In 2025, Australian housing affordability has reached record lows. CoreLogic data shows that the average buyer now needs around $170,000–$200,000 per year to purchase a median-priced home in a major city. That’s more than double what most Australians earn.

The surge in required income is driven by rising property prices, high interest rates, and tightened lending rules. Even with smaller deposit schemes and government grants, affordability continues to slip further out of reach for many first home buyers.

For home sellers, these trends mean a smaller, more cautious buyer pool, where pricing and presentation matter more than ever. For buyers, it highlights the need for realistic expectations, joint income strategies, and exploring more affordable suburbs or regional areas.

Whether you’re buying or selling, understanding what income levels can actually support a purchase helps you plan smarter, price better, and act with confidence in today’s market.

FAQs

Why is the “salary you need” so much higher than average wages?

Because home prices have risen faster than wages. Lenders also require deposits, buffer rates, and limit how much of your income can go to repayments. Many buyers simply don’t meet those requirements.

Does this “salary needed” include stamp duty or other costs?

No, in our simplified model, we usually exclude stamp duty, council fees, and other closing costs. In reality, those can add tens of thousands more, making it even tougher.

What if I’m buying with a partner or using dual incomes?

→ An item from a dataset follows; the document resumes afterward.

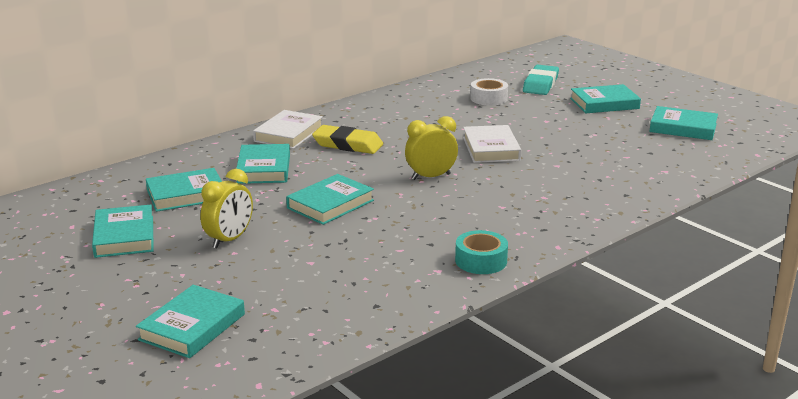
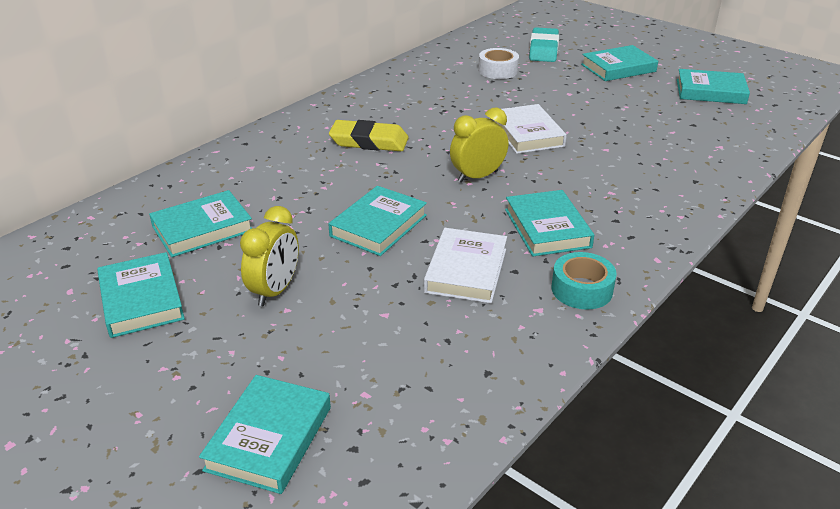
camera: 10 degrees left, 10 degrees up
(264, 169) = (284, 183): turquoise book -> turquoise book (547, 228)
(288, 134) = (297, 133): white book -> white book (466, 270)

That helps a lot. Two incomes combined reduce the burden each person carries. The “salary needed” per person would be lower. But loans, deposits, and stress tests still apply.

Are there special first home buyer schemes that reduce the needed salary?

Yes, some states offer grants, stamp duty concessions, or low-deposit schemes (e.g. 5%) which ease the barrier. But they don’t eliminate the need for strong income and borrowing capacity.

Do units and apartments require a lower salary than houses?

Yes, generally. Apartments often cost less than detached houses in the same area, so the income required is lower. But in expensive inner suburbs, even units can demand high incomes.

Could interest rates falling change all this?

Yes. Lower interest rates reduce your repayments, so the salary needed goes down. But as of 2025, rates are still relatively high compared to past years, limiting that relief.

Should I delay selling until affordability improves?

It depends. If you wait and prices or rates go against you, you might lose advantage. Often the best time is when your suburb demand is still strong. Monitor local listings and buyer capacity.